**原文資料**

:::

2024年3月3日の説教要旨 ヨシュア24:14-24・ヨハネ福音書6:60-71

             「命 の 源」          加藤 秀久牧師

*はじめに

「私は主に仕える」。本日の「あなたたちはだから、主に仕えなさい。」というヨシュアの、この言葉を聞いた時(ヨシュア記24:14)、私はイエス様を信じて私の救い主として受け入れて信じた時のことを想い浮かべましたが、皆さんはどうでしょうか。私は、その時は、まだ神様のことを良く知らずに、ただイエス様を信じ、受け入れたようにも思えます。

*シケムでの契約

本日のヨシュア記には、イスラエルの民がモーセの後継者・ヨシュアによって多くの戦いの日々を経て、カナンの地を征服し、神様によって安住の地が与えられてから長い年月が流れた時のことが記されています。

ヨシュアは老人となり、イスラエルの全部族をシケムに集め、指導的な立場にある人達(長老、裁判人など)を呼び寄せました(23:1)。そして彼らに、イスラエル十二部族が一つの民として、どのように神様と共に歩むべきかを語り、大切なことは、これ迄自分達を選び、約束の土地へ導き入れた神、主を畏れ、主をのみ礼拝し、主にのみ仕えることを告げたのでした。

わたしとわたしの家は主に仕えます。」(15節)

このことは、単に「わたし」だけでなく、「わたしと私の家(家族)が主に仕える」ことを誓い(契約)、自分達の信仰を確かなものとすることです。イスラエルの人々が、民族として一致して神様に従う、その取り組みがいかに大切であり、緊急な課題であるかを自覚しなければなりませんでした。この、ヨシュアの告白は、イスラエルの人々全体にも共通する告白にならなければなりませんでした。

もし主に仕えたくなく、先祖の神々でも土地の神々でも、仕えたいと思うものを、今日、自分で選びなさい」(15節)。

このようにヨシュアから言われた民たちは、「数々の大きな奇跡を行い、行く先々で、又、通って来たすべての中で、私達を守って下さった方こそ、わたしたちの神です。」と告白しました(16節)。(21節・24節でも繰り返し)。

イスラエルは、神様の選び(参照:申命記7:6~8)によって特別な関係にあり、「律法」に従い、神の民としての教育を受ける必要がありました(同上6:6~9)。この教育によりイスラエルの民(ユダヤ人)は、信仰の継承によって、歴史における迫害・苦難をくぐり抜けて来られたのでしょう。

:::

**データ項目**

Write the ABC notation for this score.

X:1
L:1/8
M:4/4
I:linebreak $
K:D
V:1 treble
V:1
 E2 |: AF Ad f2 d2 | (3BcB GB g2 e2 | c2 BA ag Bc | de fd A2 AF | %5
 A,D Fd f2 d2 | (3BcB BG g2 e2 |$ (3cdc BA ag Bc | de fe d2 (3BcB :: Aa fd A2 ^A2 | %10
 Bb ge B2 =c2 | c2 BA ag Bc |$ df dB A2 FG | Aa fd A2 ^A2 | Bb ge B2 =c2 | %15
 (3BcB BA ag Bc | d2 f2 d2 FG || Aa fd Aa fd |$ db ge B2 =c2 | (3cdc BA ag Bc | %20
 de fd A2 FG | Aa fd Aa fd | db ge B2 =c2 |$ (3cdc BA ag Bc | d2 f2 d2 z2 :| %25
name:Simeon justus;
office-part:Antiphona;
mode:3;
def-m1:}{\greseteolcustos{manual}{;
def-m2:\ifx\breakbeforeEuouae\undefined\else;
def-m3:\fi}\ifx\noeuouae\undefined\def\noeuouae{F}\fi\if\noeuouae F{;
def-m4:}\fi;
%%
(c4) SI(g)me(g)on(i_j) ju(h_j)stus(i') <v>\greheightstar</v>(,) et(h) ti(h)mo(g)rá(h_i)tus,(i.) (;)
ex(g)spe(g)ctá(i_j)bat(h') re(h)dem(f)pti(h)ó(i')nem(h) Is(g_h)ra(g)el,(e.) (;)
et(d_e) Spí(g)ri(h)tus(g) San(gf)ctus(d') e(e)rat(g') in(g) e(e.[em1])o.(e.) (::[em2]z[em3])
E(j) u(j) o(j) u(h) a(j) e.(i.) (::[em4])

:::

**課題の目的**
説教要旨のうち「もし主に仕えたくなく、先祖の」から「り抜けて来られたのでしょう。」までを、両端の語句も含めて一字も変えずに書き写すこと。

**回答**
もし主に仕えたくなく、先祖の神々でも土地の神々でも、仕えたいと思うものを、今日、自分で選びなさい」(15節)。

このようにヨシュアから言われた民たちは、「数々の大きな奇跡を行い、行く先々で、又、通って来たすべての中で、私達を守って下さった方こそ、わたしたちの神です。」と告白しました(16節)。(21節・24節でも繰り返し)。

イスラエルは、神様の選び(参照:申命記7:6~8)によって特別な関係にあり、「律法」に従い、神の民としての教育を受ける必要がありました(同上6:6~9)。この教育によりイスラエルの民(ユダヤ人)は、信仰の継承によって、歴史における迫害・苦難をくぐり抜けて来られたのでしょう。